Among the entries, find each line that includes the string "Αναστασιάδης" and list it.
[Data to use Boundary: Start]
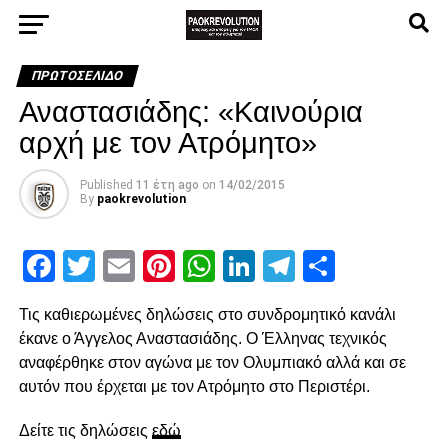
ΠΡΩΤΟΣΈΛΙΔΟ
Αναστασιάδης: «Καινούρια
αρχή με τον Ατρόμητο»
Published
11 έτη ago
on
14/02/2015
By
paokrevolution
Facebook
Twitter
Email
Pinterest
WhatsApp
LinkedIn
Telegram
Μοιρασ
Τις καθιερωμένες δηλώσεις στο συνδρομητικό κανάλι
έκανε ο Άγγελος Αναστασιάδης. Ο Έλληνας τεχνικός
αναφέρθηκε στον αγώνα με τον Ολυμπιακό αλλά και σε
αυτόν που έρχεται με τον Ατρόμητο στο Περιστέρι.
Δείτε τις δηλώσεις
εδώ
[Data to use Boundary: End]
▸ Response
Αναστασιάδης: «Καινούρια
έκανε ο Άγγελος Αναστασιάδης. Ο Έλληνας τεχνικός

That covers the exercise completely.